Curtis to have sports hernia surgery

Eagles wide receiver Kevin Curtis will have sports hernia surgery and be sidelined for a significant amount of time. (Yong Kim/Daily News)

Eagles wide receiver Kevin Curtis will have sports hernia surgery, coach Andy Reid said today.

The full extent of the injury will not be clear until the surgery is performed, so no timetable was given for a possible return, but expect it to be a while, given the history of the injury. A reasonable timeframe probably would be six to eight weeks from the surgery, which Curtis told the Daily News will take place Thursday morning. The regular season starts Sept. 7. There is little chance the Eagles' leading 2007 receiver (77 catches, 1,110 yards) will be full-strength before October, at best.

Curtis becomes the third Eagles player to suffer a sports hernia in the last few years. Donovan McNabb had surgery during the 2005 season after trying to play through the injury. L.J. Smith had offseason surgery in the spring of 2007 but the injury lingered, especially after he suffered another injury to the area during training camp. Smith cautioned yesterday that Curtis should not try to come back too soon. Previously, cornerback Sheldon Brown played the 2003 season with the injury, something Brown said yesterday he would not do again.

Curtis was injured against Carolina in last Thursday's preseason game. He tried to practice this week but was unable to run hard because of the pain, leading to the decision to have the surgery.

Reid said he is not interested in bringing in another receiver at this time, though the Falcons have released 36-year-old Joe Horn. Cardinals wideout Anquan Boldin has asked to be traded, but Arizona has said it will not trade him. 

With Reggie Brown still out with a hamstring injury, suffered on the first play against Carolina, the starting receivers Friday at New England will be rookie DeSean Jackson in Brown's spot and either Hank Baskett or Greg Lewis in Curtis' spot.

Curtis, coming off the most productive season of his career, signed as a free agent from the St. Louis Rams before last season.

 "It won't be a threat to what we do," Reid said. "Other guys will have to step up for the time he's out."

    Reid said he feels Brown will be ready for the start of the regular season. Brown agreed that was likely.

    Baskett has had a strong training camp, as has the rookie, Jackson.
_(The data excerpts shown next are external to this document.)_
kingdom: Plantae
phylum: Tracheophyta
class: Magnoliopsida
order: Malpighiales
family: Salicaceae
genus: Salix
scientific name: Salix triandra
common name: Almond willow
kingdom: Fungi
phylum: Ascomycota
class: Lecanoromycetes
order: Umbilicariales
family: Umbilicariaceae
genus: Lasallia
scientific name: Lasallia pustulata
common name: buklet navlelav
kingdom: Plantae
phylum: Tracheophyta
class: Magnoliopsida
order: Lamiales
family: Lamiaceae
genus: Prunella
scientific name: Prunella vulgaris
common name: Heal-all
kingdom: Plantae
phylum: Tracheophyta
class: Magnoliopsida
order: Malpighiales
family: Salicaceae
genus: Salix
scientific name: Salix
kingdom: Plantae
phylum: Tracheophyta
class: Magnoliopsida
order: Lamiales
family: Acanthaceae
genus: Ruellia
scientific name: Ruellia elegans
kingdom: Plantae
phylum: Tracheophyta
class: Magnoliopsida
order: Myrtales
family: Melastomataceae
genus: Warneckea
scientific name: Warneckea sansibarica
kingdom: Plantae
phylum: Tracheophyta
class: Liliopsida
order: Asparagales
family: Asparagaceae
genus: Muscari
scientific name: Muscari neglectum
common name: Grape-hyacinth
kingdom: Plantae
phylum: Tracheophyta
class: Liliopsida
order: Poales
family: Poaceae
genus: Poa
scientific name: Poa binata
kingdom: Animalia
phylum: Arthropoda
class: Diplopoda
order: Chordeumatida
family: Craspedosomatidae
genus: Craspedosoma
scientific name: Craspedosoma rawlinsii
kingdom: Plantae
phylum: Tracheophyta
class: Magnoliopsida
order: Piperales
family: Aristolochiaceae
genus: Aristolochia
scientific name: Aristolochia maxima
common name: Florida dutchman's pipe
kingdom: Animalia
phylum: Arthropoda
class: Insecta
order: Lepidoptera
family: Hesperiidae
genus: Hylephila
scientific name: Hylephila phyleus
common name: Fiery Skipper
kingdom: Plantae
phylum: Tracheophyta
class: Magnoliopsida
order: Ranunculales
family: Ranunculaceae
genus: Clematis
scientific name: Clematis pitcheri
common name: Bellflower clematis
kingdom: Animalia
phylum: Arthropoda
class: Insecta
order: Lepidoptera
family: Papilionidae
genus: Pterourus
The words of offensive coordinator Marty Mornhinweg and McNabb earlier this week, cautioning against overhyping Jackson, now seem academic. Jackson, the team's leading receiver in the preseason, seems assured of a fairly prominent role to start the regular season, if that weren't assured already.

      Baskett said that one of the good things about the Eagles' West Coast-spread the ball philosophy is that "you don't have all your eggs in one basket," no pun intended. He said other receivers will step up to fill the void.

    "We all have different things we're good at," Baskett said. "Kevin goes down, I have to step up and fill his shoes."

     Smith said he would tell Curtis that after the surgery, he will feel like he can do more than he really can safely do, that he needs to take it very slowly to avoid reinjury.